# Thread: 9. What method I can use on this equation?

1. ## 9. What method I can use on this equation?

It is Seperation of Variable, Homogeneous Equation, Exact Equation or Linear Equation?

Question
$\displaystyle a^2(dy-dx) = x^2 dy + y^2 dx$ ; $\displaystyle a$ is constant

$\displaystyle 2$ $\displaystyle tan^{-1}$ $\displaystyle \left(\frac{y}{a}\right)$ $\displaystyle = ln \left | \frac {c(x+a)}{(x-a)} \right |$

2. Originally Posted by redfox2600
It is Seperation of Variable, Homogeneous Equation, Exact Equation or Linear Equation?

Question
$\displaystyle a^2(dy-dx) = x^2 dy + y^2 dx$ ; $\displaystyle a$ is constant

$\displaystyle 2$ $\displaystyle tan^{-1}$ $\displaystyle \left(\frac{y}{a}\right)$ $\displaystyle = ln \left | \frac {c(x+a)}{(x-a)} \right |$
It clearly re-arranges into $\displaystyle (a^2 - x^2) dy = (y^2 + a^2) dx$ and is therefore seperable.

3. Thank mr fantastic,

Here is my partial solution.

Separation of the variables:

$\displaystyle \frac {dy}{(a^2 + y^2)} = \frac {dx}{(a^2 - x^2)}$

$\displaystyle \frac {dy}{(a^2 + y^2)} = \frac {dx}{(a + x)(a - x)}$

Right side of the equation:

$\displaystyle \int \frac {dx}{(a + x)(a - x)}$

$\displaystyle \int \frac {dx}{(a + x)} \cdot \int \frac {dx}{(a-x)}$

$\displaystyle \int \frac {dx}{(x+a)} \cdot \int \frac {dx}{-(x-a)}$

$\displaystyle \int \frac {dx}{(x+a)} \cdot -\int \frac {dx}{(x-a)}$

$\displaystyle ln \mid x + a \mid$ $\displaystyle -ln \mid x - a \mid +ln \mid c \mid$

$\displaystyle ln \mid x + a \mid$ $\displaystyle - ln \mid x - a \mid +ln \mid c \mid$

$\displaystyle ln \mid x + a \mid$ $\displaystyle + ln \left( \mid x - a \mid \right)^{-1} +ln \mid c \mid$

$\displaystyle ln \left| \frac {(x + a)}{(x - a)} \right| +ln \mid c \mid$

$\displaystyle ln \left| \frac {c(x + a)}{(x - a)} \right|$

Did I wrote the equation correctly? Correct me if I am wrong.

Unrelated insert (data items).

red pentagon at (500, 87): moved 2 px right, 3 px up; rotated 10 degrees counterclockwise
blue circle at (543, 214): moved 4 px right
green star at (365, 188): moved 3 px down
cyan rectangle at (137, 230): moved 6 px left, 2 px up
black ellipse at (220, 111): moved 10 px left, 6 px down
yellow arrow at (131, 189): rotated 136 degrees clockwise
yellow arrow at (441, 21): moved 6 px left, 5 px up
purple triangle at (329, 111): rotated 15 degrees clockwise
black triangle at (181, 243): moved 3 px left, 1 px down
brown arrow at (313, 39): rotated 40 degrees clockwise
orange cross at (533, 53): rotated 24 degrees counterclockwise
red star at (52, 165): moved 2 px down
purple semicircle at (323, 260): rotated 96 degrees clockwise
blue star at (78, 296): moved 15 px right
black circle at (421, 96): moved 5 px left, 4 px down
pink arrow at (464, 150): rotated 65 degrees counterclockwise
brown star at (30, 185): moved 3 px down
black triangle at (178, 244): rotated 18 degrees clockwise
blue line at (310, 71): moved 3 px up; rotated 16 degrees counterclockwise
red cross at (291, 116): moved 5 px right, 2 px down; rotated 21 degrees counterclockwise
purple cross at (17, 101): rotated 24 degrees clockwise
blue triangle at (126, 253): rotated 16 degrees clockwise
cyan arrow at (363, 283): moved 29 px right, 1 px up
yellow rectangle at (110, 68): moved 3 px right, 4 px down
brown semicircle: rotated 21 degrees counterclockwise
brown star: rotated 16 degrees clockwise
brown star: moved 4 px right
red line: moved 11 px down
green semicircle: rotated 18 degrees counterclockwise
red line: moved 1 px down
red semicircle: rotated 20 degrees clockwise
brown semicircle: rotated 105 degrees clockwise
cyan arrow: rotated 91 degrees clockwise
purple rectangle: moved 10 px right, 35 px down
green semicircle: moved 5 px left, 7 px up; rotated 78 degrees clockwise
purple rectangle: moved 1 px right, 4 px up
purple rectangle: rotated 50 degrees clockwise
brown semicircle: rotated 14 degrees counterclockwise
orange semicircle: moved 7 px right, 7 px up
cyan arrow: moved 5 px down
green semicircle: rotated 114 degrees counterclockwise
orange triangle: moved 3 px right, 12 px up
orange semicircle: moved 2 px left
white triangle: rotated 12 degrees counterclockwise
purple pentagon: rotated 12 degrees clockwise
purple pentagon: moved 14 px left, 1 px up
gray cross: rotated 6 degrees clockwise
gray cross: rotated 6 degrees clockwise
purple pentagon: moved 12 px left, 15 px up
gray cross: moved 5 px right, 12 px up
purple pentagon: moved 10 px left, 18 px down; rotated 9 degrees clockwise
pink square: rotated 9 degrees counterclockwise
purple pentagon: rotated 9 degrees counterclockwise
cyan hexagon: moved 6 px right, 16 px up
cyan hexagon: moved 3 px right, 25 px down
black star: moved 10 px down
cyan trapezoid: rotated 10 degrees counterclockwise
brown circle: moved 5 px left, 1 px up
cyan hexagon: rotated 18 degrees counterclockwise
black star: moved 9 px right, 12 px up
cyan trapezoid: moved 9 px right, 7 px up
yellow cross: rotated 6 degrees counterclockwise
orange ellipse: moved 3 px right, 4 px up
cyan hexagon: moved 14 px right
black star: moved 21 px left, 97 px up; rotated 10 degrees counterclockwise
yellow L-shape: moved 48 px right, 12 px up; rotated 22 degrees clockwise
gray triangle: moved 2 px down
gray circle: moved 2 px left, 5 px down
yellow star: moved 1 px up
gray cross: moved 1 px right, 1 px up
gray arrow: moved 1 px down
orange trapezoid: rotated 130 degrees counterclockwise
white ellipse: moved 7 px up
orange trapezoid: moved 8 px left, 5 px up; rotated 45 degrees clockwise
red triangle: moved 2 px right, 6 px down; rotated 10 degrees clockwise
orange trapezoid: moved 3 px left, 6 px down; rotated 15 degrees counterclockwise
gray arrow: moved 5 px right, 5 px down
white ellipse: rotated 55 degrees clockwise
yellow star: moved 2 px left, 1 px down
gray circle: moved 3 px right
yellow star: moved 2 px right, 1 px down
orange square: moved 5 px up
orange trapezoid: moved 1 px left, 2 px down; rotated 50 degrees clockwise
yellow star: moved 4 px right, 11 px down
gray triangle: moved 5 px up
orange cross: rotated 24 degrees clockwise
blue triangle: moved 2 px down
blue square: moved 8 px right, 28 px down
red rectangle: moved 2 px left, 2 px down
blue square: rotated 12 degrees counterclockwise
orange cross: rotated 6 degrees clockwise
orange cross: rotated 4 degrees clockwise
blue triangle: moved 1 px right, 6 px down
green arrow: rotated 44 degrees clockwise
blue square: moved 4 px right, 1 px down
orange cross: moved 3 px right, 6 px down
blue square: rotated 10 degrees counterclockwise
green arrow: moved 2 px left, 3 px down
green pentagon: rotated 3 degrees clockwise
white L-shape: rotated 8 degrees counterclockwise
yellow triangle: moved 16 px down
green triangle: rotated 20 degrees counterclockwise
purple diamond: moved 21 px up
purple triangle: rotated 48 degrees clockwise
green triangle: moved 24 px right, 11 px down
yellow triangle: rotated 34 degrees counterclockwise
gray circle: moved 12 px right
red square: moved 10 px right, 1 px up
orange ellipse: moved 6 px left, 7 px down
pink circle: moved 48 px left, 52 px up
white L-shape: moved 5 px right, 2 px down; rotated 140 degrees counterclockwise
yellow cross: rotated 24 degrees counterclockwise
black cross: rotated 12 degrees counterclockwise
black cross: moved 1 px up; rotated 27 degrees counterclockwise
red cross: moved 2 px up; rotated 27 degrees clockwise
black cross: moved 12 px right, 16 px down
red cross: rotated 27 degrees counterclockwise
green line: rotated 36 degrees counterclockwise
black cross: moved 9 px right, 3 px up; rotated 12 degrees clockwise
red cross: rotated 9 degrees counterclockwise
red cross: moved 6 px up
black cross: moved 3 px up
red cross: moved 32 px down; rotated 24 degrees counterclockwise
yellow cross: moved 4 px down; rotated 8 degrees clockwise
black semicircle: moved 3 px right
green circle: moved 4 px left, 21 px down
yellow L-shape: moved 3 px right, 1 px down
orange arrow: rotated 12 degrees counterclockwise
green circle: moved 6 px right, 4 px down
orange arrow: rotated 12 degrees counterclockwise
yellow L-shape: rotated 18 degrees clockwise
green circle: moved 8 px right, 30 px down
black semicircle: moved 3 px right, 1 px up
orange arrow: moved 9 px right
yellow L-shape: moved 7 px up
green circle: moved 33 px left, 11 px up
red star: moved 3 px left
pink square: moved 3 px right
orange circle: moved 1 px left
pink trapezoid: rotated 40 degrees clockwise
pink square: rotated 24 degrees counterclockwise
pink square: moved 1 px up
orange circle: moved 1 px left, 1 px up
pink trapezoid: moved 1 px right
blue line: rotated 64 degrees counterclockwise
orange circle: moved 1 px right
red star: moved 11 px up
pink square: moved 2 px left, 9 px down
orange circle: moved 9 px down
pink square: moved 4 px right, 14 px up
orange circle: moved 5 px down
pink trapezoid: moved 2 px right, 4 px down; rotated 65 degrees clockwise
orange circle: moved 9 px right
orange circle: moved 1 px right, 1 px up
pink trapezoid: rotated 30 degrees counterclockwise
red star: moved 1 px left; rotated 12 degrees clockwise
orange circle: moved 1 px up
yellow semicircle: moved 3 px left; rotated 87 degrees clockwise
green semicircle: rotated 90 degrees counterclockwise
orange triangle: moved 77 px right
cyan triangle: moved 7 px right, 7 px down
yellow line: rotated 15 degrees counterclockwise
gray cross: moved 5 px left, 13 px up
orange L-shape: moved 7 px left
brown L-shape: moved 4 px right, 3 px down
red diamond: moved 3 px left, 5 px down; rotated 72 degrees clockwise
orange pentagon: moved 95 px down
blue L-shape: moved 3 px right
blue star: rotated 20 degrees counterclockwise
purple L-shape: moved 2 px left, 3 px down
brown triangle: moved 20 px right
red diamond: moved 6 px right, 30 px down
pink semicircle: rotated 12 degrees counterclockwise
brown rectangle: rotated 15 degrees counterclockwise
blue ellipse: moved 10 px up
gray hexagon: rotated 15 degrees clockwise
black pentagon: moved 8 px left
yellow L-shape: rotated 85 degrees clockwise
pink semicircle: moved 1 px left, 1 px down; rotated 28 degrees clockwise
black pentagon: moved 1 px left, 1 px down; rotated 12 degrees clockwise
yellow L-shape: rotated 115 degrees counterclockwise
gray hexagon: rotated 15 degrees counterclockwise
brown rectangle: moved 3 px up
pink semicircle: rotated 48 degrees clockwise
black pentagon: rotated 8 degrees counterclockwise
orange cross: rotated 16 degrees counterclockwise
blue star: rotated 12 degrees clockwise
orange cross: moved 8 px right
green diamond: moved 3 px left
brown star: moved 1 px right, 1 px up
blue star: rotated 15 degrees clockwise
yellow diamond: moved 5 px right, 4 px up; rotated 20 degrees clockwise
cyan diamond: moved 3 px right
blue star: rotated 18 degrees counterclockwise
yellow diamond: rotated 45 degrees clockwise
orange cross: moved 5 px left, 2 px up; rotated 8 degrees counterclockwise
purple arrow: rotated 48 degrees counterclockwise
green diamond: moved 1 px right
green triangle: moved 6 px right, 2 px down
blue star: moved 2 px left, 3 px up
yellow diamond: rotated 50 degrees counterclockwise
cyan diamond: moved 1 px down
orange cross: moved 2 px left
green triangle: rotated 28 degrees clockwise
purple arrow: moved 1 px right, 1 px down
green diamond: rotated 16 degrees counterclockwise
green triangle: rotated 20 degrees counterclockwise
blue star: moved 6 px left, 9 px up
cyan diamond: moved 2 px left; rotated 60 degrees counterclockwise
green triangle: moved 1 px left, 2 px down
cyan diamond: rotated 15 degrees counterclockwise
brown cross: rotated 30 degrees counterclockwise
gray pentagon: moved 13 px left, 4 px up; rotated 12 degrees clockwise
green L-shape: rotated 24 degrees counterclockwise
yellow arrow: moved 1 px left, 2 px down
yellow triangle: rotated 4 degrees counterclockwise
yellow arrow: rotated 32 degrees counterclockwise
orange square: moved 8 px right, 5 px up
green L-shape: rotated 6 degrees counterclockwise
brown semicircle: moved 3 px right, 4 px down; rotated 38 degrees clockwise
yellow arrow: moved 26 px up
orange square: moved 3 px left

Left side of the equation:

$\displaystyle \int \frac {dy}{(a^2 + y^2)}$
I'm stucked in this point. How can I go to the answer (left side of the equation)?

$\displaystyle 2 tan^{-1} \frac {y}{a} = ln \left| \frac {c(x+a)}{(x-a)} \right|$

I think this theorem would be help. But I am not sure how to go to the answer.
Theorem: Inverse Trigonometric Functions
$\displaystyle \frac {d}{dx} (tan^{-1}) = \frac {1}{1 + u^2} \frac {du}{dx}$

Thanks to all.
Regards,

4. Originally Posted by redfox2600
$\displaystyle \int \frac {dx}{(x+a)} \cdot -\int \frac {dx}{(x-a)}$
$\displaystyle ln \mid x + a \mid$ $\displaystyle -ln \mid x - a \mid +ln \mid c \mid$
This is wrong. It's multiplication, not substraction
Use partial fraction

Left side of the equation:

$\displaystyle \int \frac {dy}{(a^2 + y^2)}$
I'm stucked in this point. How can I go to the answer (left side of the equation)?
use substitution : y = a (tan theta)

5. thanks songoku.